Ebenezer Kofi Essel, the Head of Support Services at the Food and Drugs Authority (FDA), told the Weekend Globe that there are some challenges in their bid to ensure safety food on the market.
He said they have closed down some sachet water producers that did not have certification. He also cited examples where the lay workers with established brands steal rolls from the company and later fill them with tap water and sell it on the market.
“We have had to close down a few such producers who worked from their garages, bedrooms and their kitchens,” he said. “We had them prosecuted and slapped administrative charges up to about GHC20, 000.”
Barriers of bureaucracy
Kofi Essel said the newly created Support Services division of the FDA is mandated to help and encourage entrepreneurs who want to venture into the water producing business to go through the right processes.

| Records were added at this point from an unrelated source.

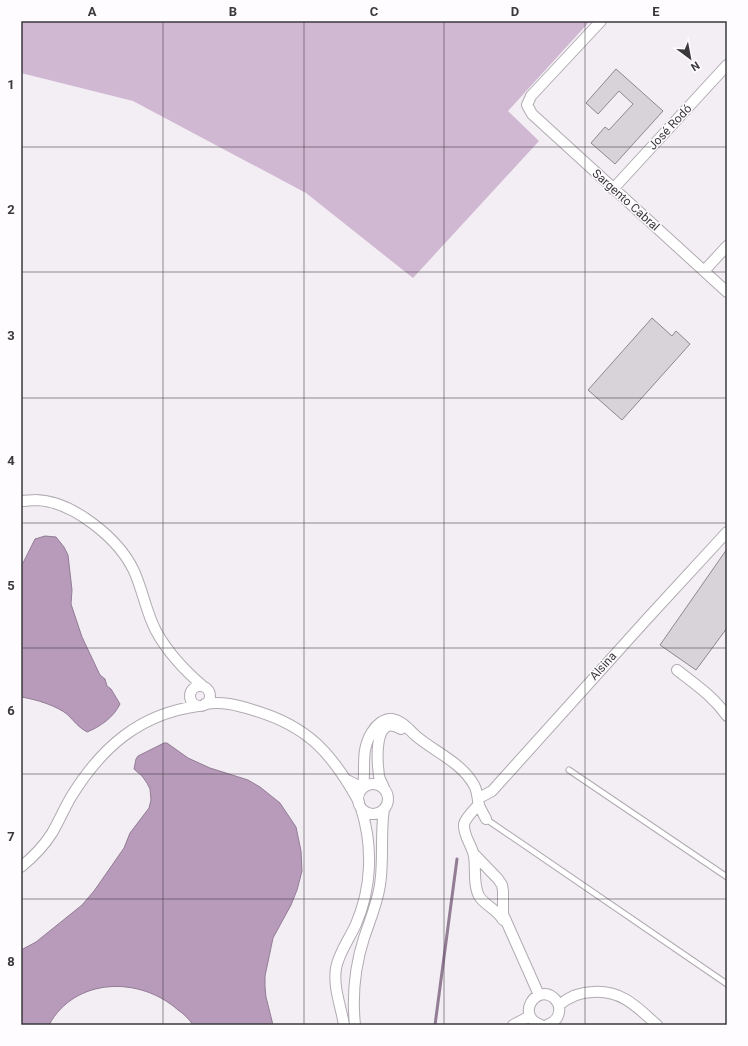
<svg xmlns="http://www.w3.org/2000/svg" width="748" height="1046" viewBox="0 0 748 1046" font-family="Roboto,sans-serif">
<rect width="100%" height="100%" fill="#f3edf4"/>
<path fill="#d0b8d2" d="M21,21H590L508,111L539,141L413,278L306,193L133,101L21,73Z"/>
<path fill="#b89abb" stroke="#927d95" d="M45,536L56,537L64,547L68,555L72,590L71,604L82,637L100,675L105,679L107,686L111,689L120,704C114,717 100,727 87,732C79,728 74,721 68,715C58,706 35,699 21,697V567L35,539Z
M164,743H167L188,758L210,768L248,780L260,787L280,803L296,827L301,851L302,871L297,890L291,905L273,938L265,976V987L266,997L273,1025H193C189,1019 184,1014 178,1010C140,976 75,977 49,1025H21V950L36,942L82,905L94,891L124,848L130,833L149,808L151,800L150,789L147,783L142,776L134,769L136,759L138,756Z"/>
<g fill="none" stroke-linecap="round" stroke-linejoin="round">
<path stroke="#927d95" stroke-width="3" d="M435,1025L457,859"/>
</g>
<path fill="#d8d3d9" stroke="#8d888d" d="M616,69L663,111L615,164L591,143L605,127L609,130L633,104L619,91L598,114L586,103Z
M652,318L672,336L676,331L690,344L622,420L588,390Z
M727,549V628L696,670L660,645Z"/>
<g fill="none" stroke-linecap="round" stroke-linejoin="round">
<defs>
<path id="lane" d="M569,770L727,877
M486,819L727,984"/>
<path id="street" d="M601,21L531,96L527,105L532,114L727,292
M613,189L727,65
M704,271L727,246
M21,501C26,501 31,500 36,500C73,501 119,539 134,571C143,591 146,612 156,631C168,653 185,671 204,687
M677,670C696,685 713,696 727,716
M190 696a10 10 0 1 1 20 0a10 10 0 1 1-20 0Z
M205,704C222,701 237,705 253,710C308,726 332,753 359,802
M347,780L363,788C366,767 360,751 372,732C376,725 384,718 392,719C403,721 409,730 416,736C435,752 461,762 474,785C478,792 477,799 479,805C481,810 484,815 486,819
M358 799a15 15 0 1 1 30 0a15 15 0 1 1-30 0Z
M384,788C383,785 381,782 380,779C378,776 379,771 378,767C377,752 376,714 401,729
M479,798L492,791L646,620L727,532
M479,804C474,810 466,817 464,824C463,836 472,845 474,856C476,868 473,885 479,896C484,905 497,909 503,920
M474,854L498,879L502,885L503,891V914L539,995
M21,867C33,857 44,846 52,833C59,821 64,809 71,797C101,748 139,714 198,706
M559,1005C569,997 579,992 593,992C622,990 637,1007 657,1025
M344,1025C341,1006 333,988 336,968C339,952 350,938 356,924C372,887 373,846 361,808
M355,1025C352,996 355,966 364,938C370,920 377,904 380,885C384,860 380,834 384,809
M513,1025L530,1016
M541,1025C515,1016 536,983 554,998C558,1002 560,1007 559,1012C558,1019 553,1023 547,1025"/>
</defs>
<use href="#lane" stroke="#b0abb1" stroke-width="7"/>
<use href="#street" stroke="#b0abb1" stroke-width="12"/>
<use href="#lane" stroke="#fff" stroke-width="5"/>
<use href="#street" stroke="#fff" stroke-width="10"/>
</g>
<path fill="none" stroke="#3a383b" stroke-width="1" stroke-opacity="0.55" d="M163,21V1025M304,21V1025M444,21V1025M585,21V1025M21,147H727M21,272H727M21,398H727M21,523H727M21,648H727M21,774H727M21,899H727"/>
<g text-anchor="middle" stroke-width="3" stroke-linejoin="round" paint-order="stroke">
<g font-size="12" fill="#3a383b" stroke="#fefcff">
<text transform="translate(670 127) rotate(-47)" y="4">José Rodó</text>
<text transform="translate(626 200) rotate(42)" y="4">Sargento Cabral</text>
<text transform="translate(603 666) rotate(-48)" y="4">Alsina</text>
</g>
</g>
<rect width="748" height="1046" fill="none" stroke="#fefcff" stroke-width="44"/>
<g transform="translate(690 58) rotate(148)" stroke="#fefcff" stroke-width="3" paint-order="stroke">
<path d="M0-3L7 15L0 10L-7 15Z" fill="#3a383b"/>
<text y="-6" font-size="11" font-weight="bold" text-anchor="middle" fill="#3a383b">N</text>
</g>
<rect x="22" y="22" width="704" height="1002" fill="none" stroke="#3a383b" stroke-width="1.5"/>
<g font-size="13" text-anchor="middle" font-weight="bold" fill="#3a383b">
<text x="92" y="16">A</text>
<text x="233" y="16">B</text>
<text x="374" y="16">C</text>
<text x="515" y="16">D</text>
<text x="656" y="16">E</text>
<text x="11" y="89">1</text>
<text x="11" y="214">2</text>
<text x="11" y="340">3</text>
<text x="11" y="465">4</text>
<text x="11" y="590">5</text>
<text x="11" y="715">6</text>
<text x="11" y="841">7</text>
<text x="11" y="966">8</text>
</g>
</svg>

However, sachet water producers and Water International Africa say part of the problem is that the FDA does not do regular or random checks at the production facility to ensure that the businesses they help set up are still producing under the set hygienic standards.
Kofi Essel said the challenge is in logistical constraints. He said while his outfit will try to ensure safety of the water, the majority of that responsibility rests with the consumer.
“60 percent of regulation is carried out by self. The regulator does 20 percent and the industry does the rest. It is unfortunate in this part of the world, people think the regulator should do majority of the work,” he said.
Know what you buy
Kofi Amponsah Badiako, the Head of Public Relations at the Ghana Standards Authority, said consumers must be aware of the safety of any product they buy on the market.
“A major challenge comes from consumers. Many of them do not bother to find out or check the quality of the product before they buy them,” he said.
“As a consumer you must care about what goes inside the body, but many of them will buy, drink, and fall sick before they come to their consciousness to complain or to examine what is wrong with it and that is bad, why should you consume something, fall sick before you complain?”
On a rough dusty road in Caprice in Accra, an elderly woman sits in her small stall, selling with bags of different brands of sachet water packed on the floor and shelves.
In an interview with the Weekend Globe about the quality of the water she is selling, her smile breaks through her wrinkled face strongly insisting, “the water is good, I don’t know why you have the impression it is not good. “I drink it all the time.”